解くべき課題 -
A. トウモロコシの収穫適期に関する文章から、「雌穂、雄穂の出穂は平年よりも」で始まり「よる方法が簡単です(図1)。」まで続く部分をそのまま書き写してください。
B. 以下のレコードを全件、一行ずつそのまま繰り返してください。画像は回答に含めないでください。

読む文章 -
···

雌穂、雄穂の出穂は平年よりも数日早いです。黄熟期到達も早まると考えられるので、収穫機械やサイロの点検、資材準備を早めに行います。
(1)刈取適期の判定方法
収穫適期は、「黄熟期」です。これより早いと、でんぷんの蓄積が不十分であったり、排汁とともに栄養分が流出したりします。また、黄熟期より遅れると、消化率が低下するほか、水分が下がりすぎて踏圧、密封が不十分となり発酵品質が低下しやすくなります。黄熟期の判定は、「ミルクライン」による方法が簡単です(図1)。
とうもろこしの雌穂(実)の中程を折って子実の断面を見ると、黄色い部分と乳白色の部分に分かれています。この境目を「ミルクライン」と言い、熟度が進むにつれて子実の外側から中心に向かって、黄色い部分が増えていきます。収穫適期である黄熟中期は、ミルクラインが子実の外側から40~50%に達した頃です。

···

処理するレコード -
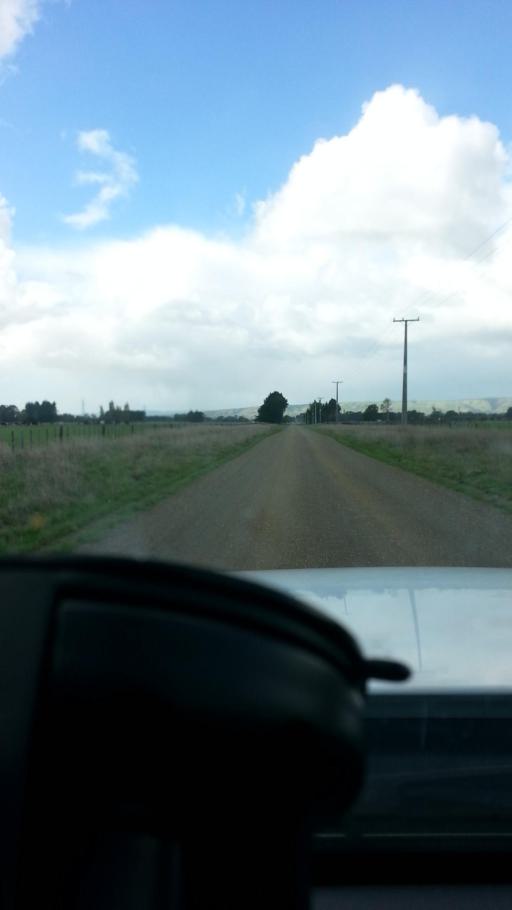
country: NZ
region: Wellington
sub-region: Masterton District
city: Masterton
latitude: -41.1187
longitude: 175.4058
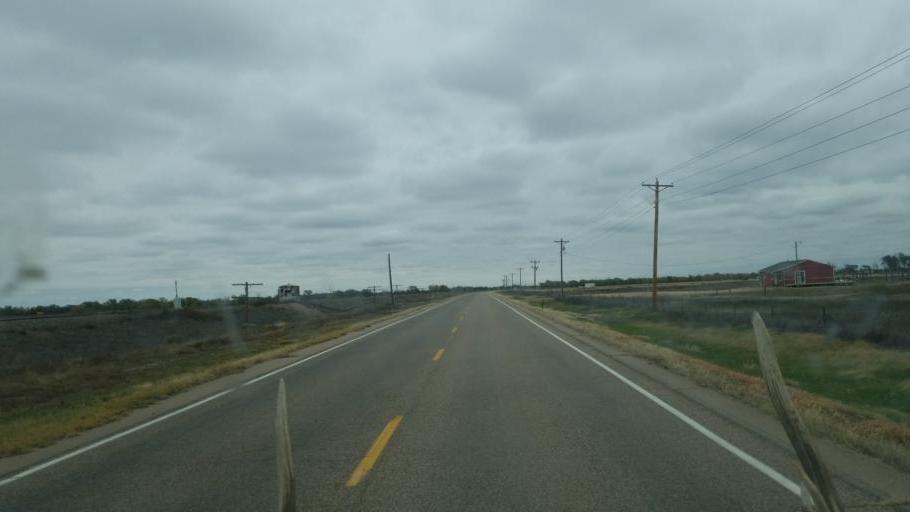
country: US
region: Colorado
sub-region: Crowley County
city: Ordway
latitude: 38.1999
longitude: -103.8295
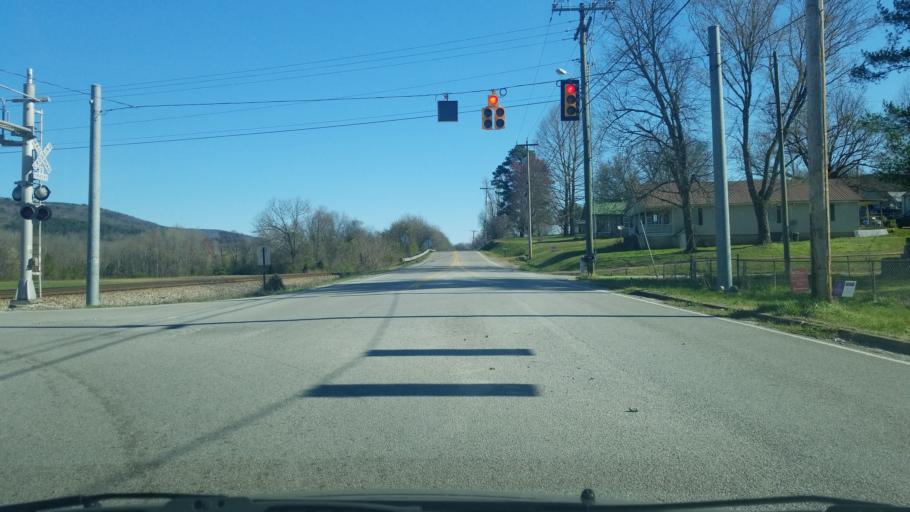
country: US
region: Tennessee
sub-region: Hamilton County
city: Soddy-Daisy
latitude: 35.2315
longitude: -85.1936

···

課題別の解答 -
A.
雌穂、雄穂の出穂は平年よりも数日早いです。黄熟期到達も早まると考えられるので、収穫機械やサイロの点検、資材準備を早めに行います。
(1)刈取適期の判定方法
収穫適期は、「黄熟期」です。これより早いと、でんぷんの蓄積が不十分であったり、排汁とともに栄養分が流出したりします。また、黄熟期より遅れると、消化率が低下するほか、水分が下がりすぎて踏圧、密封が不十分となり発酵品質が低下しやすくなります。黄熟期の判定は、「ミルクライン」による方法が簡単です(図1)。

B.
country: NZ
region: Wellington
sub-region: Masterton District
city: Masterton
latitude: -41.1187
longitude: 175.4058
country: US
region: Colorado
sub-region: Crowley County
city: Ordway
latitude: 38.1999
longitude: -103.8295
country: US
region: Tennessee
sub-region: Hamilton County
city: Soddy-Daisy
latitude: 35.2315
longitude: -85.1936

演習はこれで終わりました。